The cover artwork is a cute aquarelle painting of leafless trees, animals and rainbow colors, preparing adequately for what you get inside: 31 songs in less than 42 minutes, without this being either brutal grind / crust / whatever core or experimental masturbation. Instead we get a conceptual prog rock album for children and pets, which Krakow penned for his cat Gidget. And people who write albums for their cats can't be bad people.

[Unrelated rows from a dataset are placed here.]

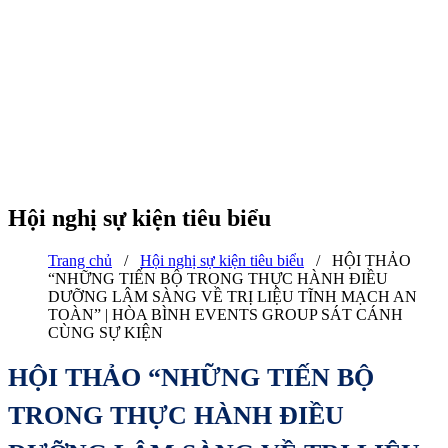
Hội nghị sự kiện tiêu biểu
Trang chủ
/
Hội nghị sự kiện tiêu biểu
/
HỘI THẢO
“NHỮNG TIẾN BỘ TRONG THỰC HÀNH ĐIỀU
DƯỠNG LÂM SÀNG VỀ TRỊ LIỆU TĨNH MẠCH AN
TOÀN” | HÒA BÌNH EVENTS GROUP SÁT CÁNH
CÙNG SỰ KIỆN
HỘI THẢO “NHỮNG TIẾN BỘ
TRONG THỰC HÀNH ĐIỀU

Krakow sees himself inspired by Zappa, Shaggs, Ween, B-52's, Residents and Half Japanese. Not only that all of these artists amount to true genius, but this also gives you already an idea of what to expect: ultra-short songs, coming straight from the heart to the 4-track recorder. Krakow has been doing all the recordings himself, and while keyboards and drum computers are predominant, there's also the occasional burst of guitar and bass. My first impression was Residents meet They Might Be Giants, combining the former's weirdness with the latter's take on fantastic melodies. Where "normal" artists, once they found a cool melody, they to straight it out into something accessible and then stretch it out to three or four minutes, Krakow seems to stay with the original idea and leaves it at that, thus overwhelming the listener with an true onslaught of little unfinished pop diamonds. Like I said, other artists could have filled three albums with all the material you get here, but Krakow leaves it at this astonishing lo-fi piece of art. Where Half Japanese is sometimes overly artful an hard to access, Oceans In The Sun is just perfect! Songs like Good Warm Friends, Missed A Boogie, Want To Make Fun and the title track are perfect pop songs, and even the few experimental tracks could have been found hidden on Guided By Voices albums, while the instrumentals show off Krakow's skill as a musician.

If you are used to hi-fi dolby surround recordings, then this absolutely lo-fi 4-track take on music may scare you off. Oceans In The Sun doesn't need to hide behind a polished production, it's the music that counts here, and it's not too often that you will come around such an accomplished pop album. A true must-buy for lo-fi aficionados.